ECONOMYNEXT – Sri Lanka’s Ports Authority had paid a deposit for a gantry crane and made the required payment for the contractor to complete building the East Container Terminal, Minister Nimal Siripala De Silva said.

The East Container Terminal, a part of which is already built is being completed as a fully SLPA owned terminal at a cost of 480 million dollars Ports and Shipping Minister de Silva said.

“ECT we are funding with money available in the ports authority,” he said.

“Up to now we have paid an advance for the gantry crane. And for the construction we have paid all the money agreed with the contractor. So that is going on well.”

Sri Lanka is undergoing the worst currency crisis in the history of the island’s soft-pegged (flexible exchange rate) central bank which has created difficulties in funding the project.

“Every penny we collect as dollars we are keeping them separately and utilizing that for the Eastern Terminal work,” Minister de Silva said.

“We are confident that the ECT will be completed within the envisaged time.
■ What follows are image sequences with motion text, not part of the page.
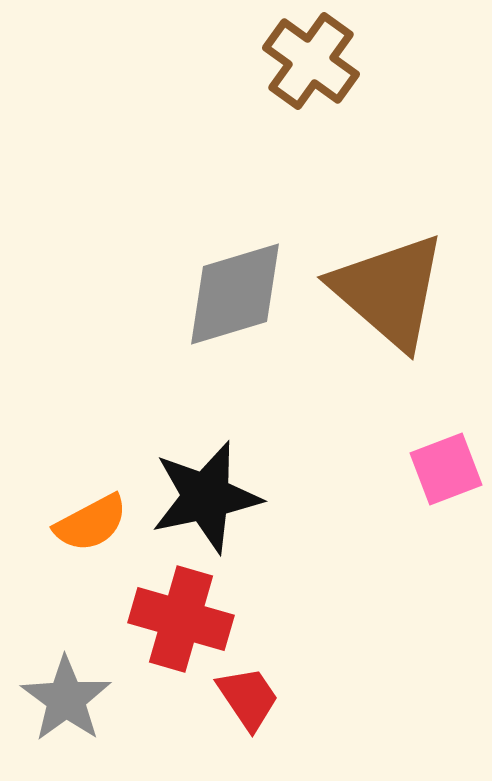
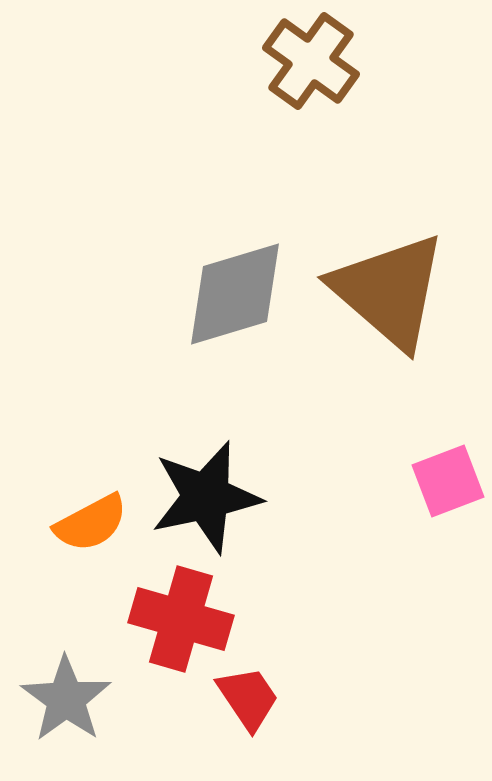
pink square: moved 2 px right, 12 px down
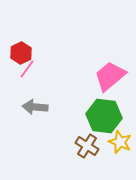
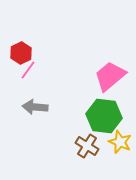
pink line: moved 1 px right, 1 px down
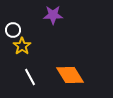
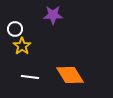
white circle: moved 2 px right, 1 px up
white line: rotated 54 degrees counterclockwise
It is a difficult task in view of the dollar problem.

Banks were also not releasing the dollar deposits of the SLPA earlier but are now doing so, he said.

“Our deposits in banks they have utilized for urgent other national purposes,” he said.

“So they are releasing that money slowly. I am happy that they are releasing that money little by little. So with that we will be able to manage that.”